The Beginning of the End of Cuba’s Dual Currency? (II)

Dmitri Prieto

Cuban currencies and the US dollar. Foto: IPS/Cuba

HAVANA TIMES — The point of the “psychological barrier” around the issue of dual currency is that if prices charged in CUCs in chopins (hard-currency stores) are translated into Cuban Pesos (CUPs), and these in turn are compared to the salaries paid by the government, this high-prices/low-incomes relationship will reveal the tragedy of the current economic climate.

I don’t want to go into yet another harangue about how many days one has to work to buy a bottle of cooking oil or a few frozen hamburgers or a stick of butter (there’s an excellent analysis in Spanish by the Cuban writer Arturo Arango on this, complete with tables and calculations), but it’s one thing to be aware of “what everyone knows” and quite another thing to recognize it at the official level.

For the last 20 years it has been the dream of Cubans to buy products at a “chopin” using the currency from their wages. But today it has become crystal clear that what determines access to such products isn’t the quality (“convertibility”) of the currency (CUP or CUC) but its quantity.

It’s crystal clear because if you were to use a debit card to make your purchases at a chopin, the balance of your salary in “national currency” would drain out of your account like water running through a slotted spoon.

Recently there has been increased public debate about the real purchasing power of Cuban wages, This has followed the adoption of the new Customs regulations (affecting the importing of articles that are scarce in Cuba) and the new Tax Law (which is not discussed between people and whose content is a mystery to the vast majority of all current and potential taxpayers).

In cyberspace, there are the interesting contributions by acute polemicists such as Felix Sautie and Roger M. Diaz Moreno (both in Spanish), among others.

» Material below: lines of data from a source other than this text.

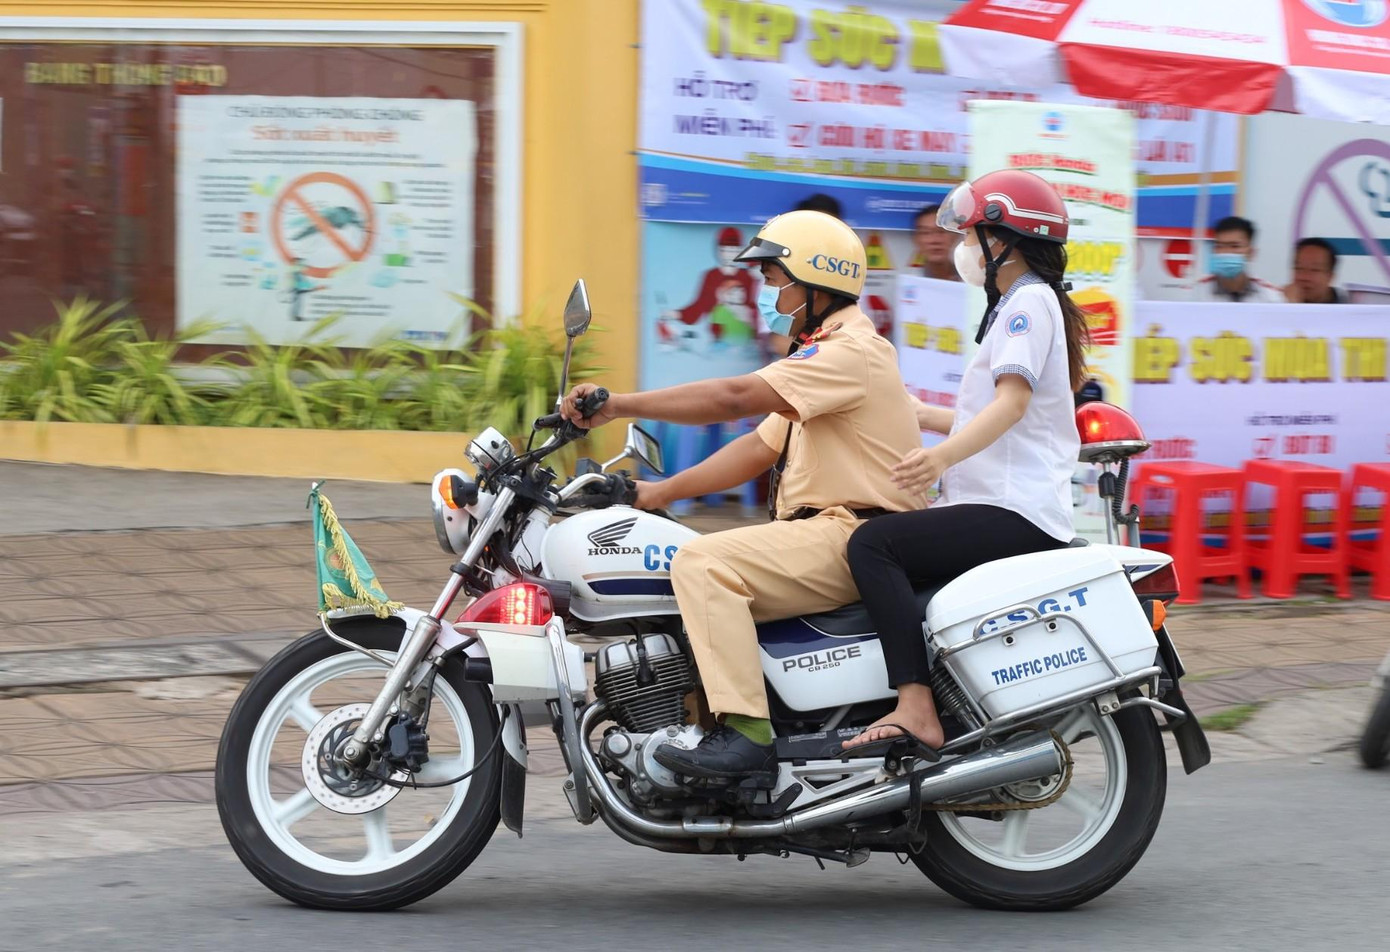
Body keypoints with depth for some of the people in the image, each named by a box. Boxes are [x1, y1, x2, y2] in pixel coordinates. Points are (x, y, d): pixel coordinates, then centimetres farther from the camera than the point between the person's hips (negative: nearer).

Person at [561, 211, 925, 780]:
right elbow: (760, 449, 22)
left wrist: (620, 405, -23)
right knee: (698, 563, 14)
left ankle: (746, 733, -32)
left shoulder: (852, 352, -13)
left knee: (703, 563, -25)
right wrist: (662, 492, 15)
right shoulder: (825, 354, 22)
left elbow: (734, 398, -24)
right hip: (821, 534, 11)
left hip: (853, 536, -11)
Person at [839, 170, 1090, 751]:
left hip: (1016, 513, -11)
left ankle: (916, 712, -34)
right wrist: (917, 415, 37)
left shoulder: (1030, 299, -7)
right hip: (1006, 511, 11)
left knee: (874, 544, -24)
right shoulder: (1017, 303, 25)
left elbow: (1013, 401, -23)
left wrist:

The possible way out of the problem, trumpeted by the new opportunities for making purchases in chopins (by credit card), would consist of simply declaring the two currencies equivalent at the current exchange rate (or another similar one), and then allowing only one of them in circulation. This is what is in fact being done through the new payment method in chopins with “national currency” – which today is only possible through magnetic cards.

Of course, the provocative contradiction between prices and wages would emerge with full force, especially with the still surviving memory of those legendary days when the Cuban peso and the US dollar were exchanged at a 1:1 ratio.

And one would have to take into account that the senior leadership of both the government and Cuban unions have said quite clearly that at the moment there are no plans for increasing wages.

The aggressive roar of the lion, which is now being heard over the propaganda apparatus of the bureaucracy concerning the social inequality, has generated understandable fears, because (even from the point of view of Marxism) economic truths cannot be propped up with ideological slogans.